== Work to be completed ==
Copy out the whole listing exactly as given. Skip the pictures.

== Material for this task ==
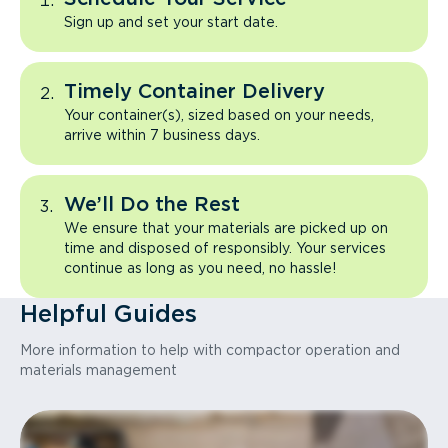
Sign up and set your start date.
Timely Container Delivery
Your container(s), sized based on your needs,
arrive within 7 business days.
We’ll Do the Rest
We ensure that your materials are picked up on
time and disposed of responsibly. Your services
continue as long as you need, no hassle!
Helpful Guides
More information to help with compactor operation and
materials management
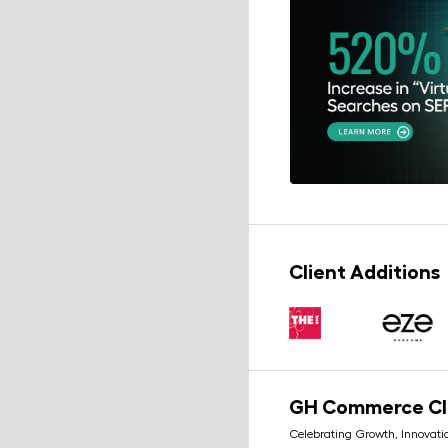
Client Additions
GH Commerce C
Celebrating Growth, Innovati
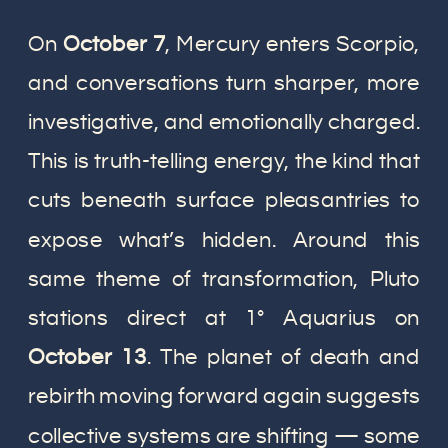
On
October 7
, Mercury enters Scorpio,
and conversations turn sharper, more
investigative, and emotionally charged.
This is truth-telling energy, the kind that
cuts beneath surface pleasantries to
expose what’s hidden. Around this
same theme of transformation, Pluto
stations direct at 1° Aquarius on
October 13
. The planet of death and
rebirth moving forward again suggests
collective systems are shifting — some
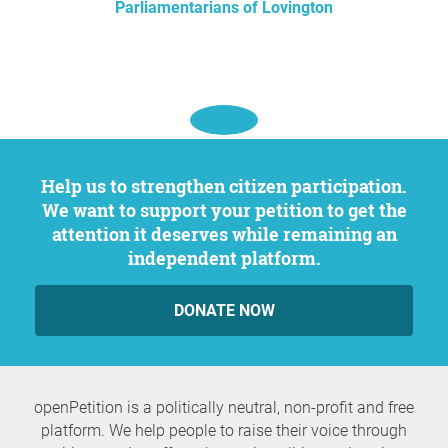
Parliamentarians of Lovington
Help us to strengthen citizen participation.
We want to support your petition to get the
attention it deserves while remaining an
independent platform.
DONATE NOW
openPetition is a politically neutral, non-profit and free
platform. We help people to raise their voice through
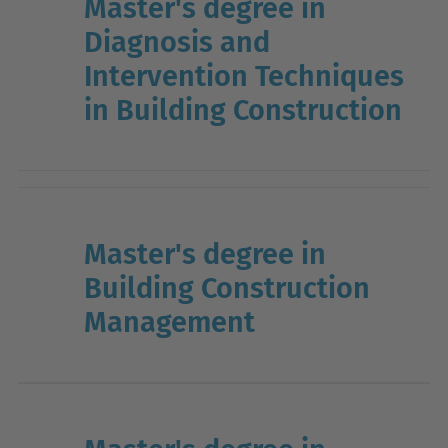
Master's degree in
Diagnosis and
Intervention Techniques
in Building Construction
Master's degree in
Building Construction
Management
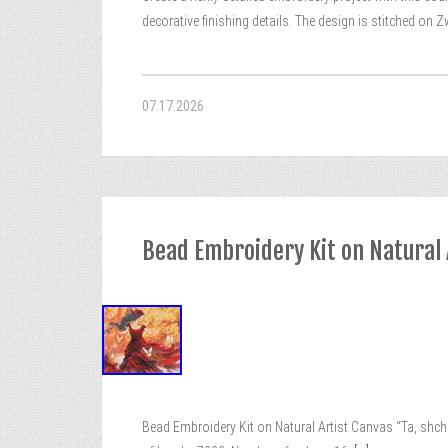
decorative finishing details. The design is stitched on 
07.17.2026
Bead Embroidery Kit on Natural A
Bead Embroidery Kit on Natural Artist Canvas “Ta, shcho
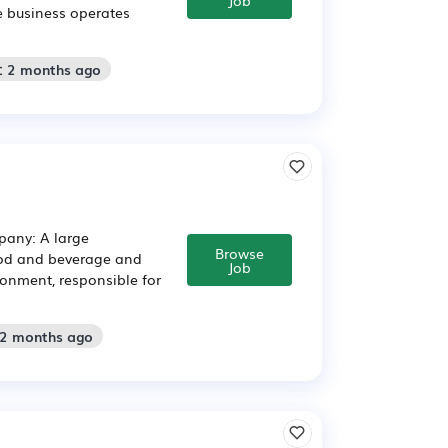
e business operates
: 2 months ago
pany: A large
Browse
food and beverage and
Job
ronment, responsible for
 2 months ago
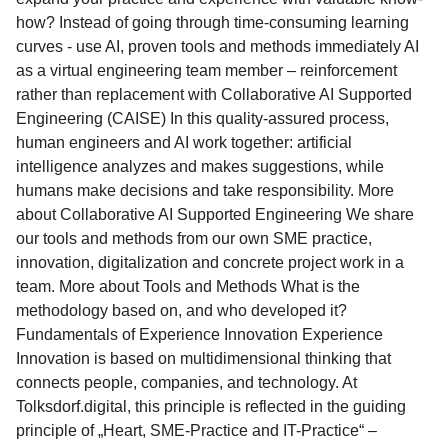
how? Instead of going through time-consuming learning
curves - use AI, proven tools and methods immediately AI
as a virtual engineering team member – reinforcement
rather than replacement with Collaborative AI Supported
Engineering (CAISE) In this quality-assured process,
human engineers and AI work together: artificial
intelligence analyzes and makes suggestions, while
humans make decisions and take responsibility. More
about Collaborative AI Supported Engineering We share
our tools and methods from our own SME practice,
innovation, digitalization and concrete project work in a
team. More about Tools and Methods What is the
methodology based on, and who developed it?
Fundamentals of Experience Innovation Experience
Innovation is based on multidimensional thinking that
connects people, companies, and technology. At
Tolksdorf.digital, this principle is reflected in the guiding
principle of „Heart, SME-Practice and IT-Practice“ –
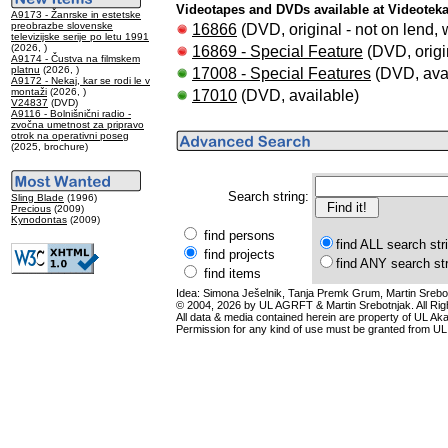
Videotapes and DVDs available at Videotek
A9173 - Žanrske in estetske
preobrazbe slovenske
16866
(DVD, original - not on lend, w
televizijske serije po letu 1991
(2026, )
16869 - Special Feature
(DVD, origin
A9174 - Čustva na filmskem
platnu
(2026, )
17008 - Special Features
(DVD, avai
A9172 - Nekaj, kar se rodi le v
montaži
(2026, )
17010
(DVD, available)
V24837
(DVD)
A9116 - Bolnišnični radio -
zvočna umetnost za pripravo
otrok na operativni poseg
(2025, brochure)
Search string:
Sling Blade
(1996)
Precious
(2009)
Kynodontas
(2009)
find persons
find ALL search str
find projects
find ANY search st
find items
Idea: Simona Ješelnik, Tanja Premk Grum, Martin Srebot
© 2004, 2026 by UL AGRFT & Martin Srebotnjak. All Ri
All data & media contained herein are property of UL Akade
Permission for any kind of use must be granted from UL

== Task answer ==
Sign up and set your start date.
Timely Container Delivery
Your container(s), sized based on your needs,
arrive within 7 business days.
We’ll Do the Rest
We ensure that your materials are picked up on
time and disposed of responsibly. Your services
continue as long as you need, no hassle!
Helpful Guides
More information to help with compactor operation and
materials management
Client Additions
GH Commerce C
Celebrating Growth, Innovati
On
October 7
, Mercury enters Scorpio,
and conversations turn sharper, more
investigative, and emotionally charged.
This is truth-telling energy, the kind that
cuts beneath surface pleasantries to
expose what’s hidden. Around this
same theme of transformation, Pluto
stations direct at 1° Aquarius on
October 13
. The planet of death and
rebirth moving forward again suggests
collective systems are shifting — some
Parliamentarians of Lovington
Help us to strengthen citizen participation.
We want to support your petition to get the
attention it deserves while remaining an
independent platform.
DONATE NOW
openPetition is a politically neutral, non-profit and free
platform. We help people to raise their voice through
Master's degree in
Diagnosis and
Intervention Techniques
in Building Construction
Master's degree in
Building Construction
Management
decorative finishing details. The design is stitched on 
07.17.2026
Bead Embroidery Kit on Natural A
Bead Embroidery Kit on Natural Artist Canvas “Ta, shcho
e business operates
: 2 months ago
pany: A large
Browse
food and beverage and
Job
ronment, responsible for
 2 months ago
how? Instead of going through time-consuming learning
curves - use AI, proven tools and methods immediately AI
as a virtual engineering team member – reinforcement
rather than replacement with Collaborative AI Supported
Engineering (CAISE) In this quality-assured process,
human engineers and AI work together: artificial
intelligence analyzes and makes suggestions, while
humans make decisions and take responsibility. More
about Collaborative AI Supported Engineering We share
our tools and methods from our own SME practice,
innovation, digitalization and concrete project work in a
team. More about Tools and Methods What is the
methodology based on, and who developed it?
Fundamentals of Experience Innovation Experience
Innovation is based on multidimensional thinking that
connects people, companies, and technology. At
Tolksdorf.digital, this principle is reflected in the guiding
principle of „Heart, SME-Practice and IT-Practice“ –
Videotapes and DVDs available at Videotek
A9173 - Žanrske in estetske
preobrazbe slovenske
16866
(DVD, original - not on lend, w
televizijske serije po letu 1991
(2026, )
16869 - Special Feature
(DVD, origin
A9174 - Čustva na filmskem
platnu
(2026, )
17008 - Special Features
(DVD, avai
A9172 - Nekaj, kar se rodi le v
montaži
(2026, )
17010
(DVD, available)
V24837
(DVD)
A9116 - Bolnišnični radio -
zvočna umetnost za pripravo
otrok na operativni poseg
(2025, brochure)
Search string:
Sling Blade
(1996)
Precious
(2009)
Kynodontas
(2009)
find persons
find ALL search str
find projects
find ANY search st
find items
Idea: Simona Ješelnik, Tanja Premk Grum, Martin Srebot
© 2004, 2026 by UL AGRFT & Martin Srebotnjak. All Ri
All data & media contained herein are property of UL Akade
Permission for any kind of use must be granted from UL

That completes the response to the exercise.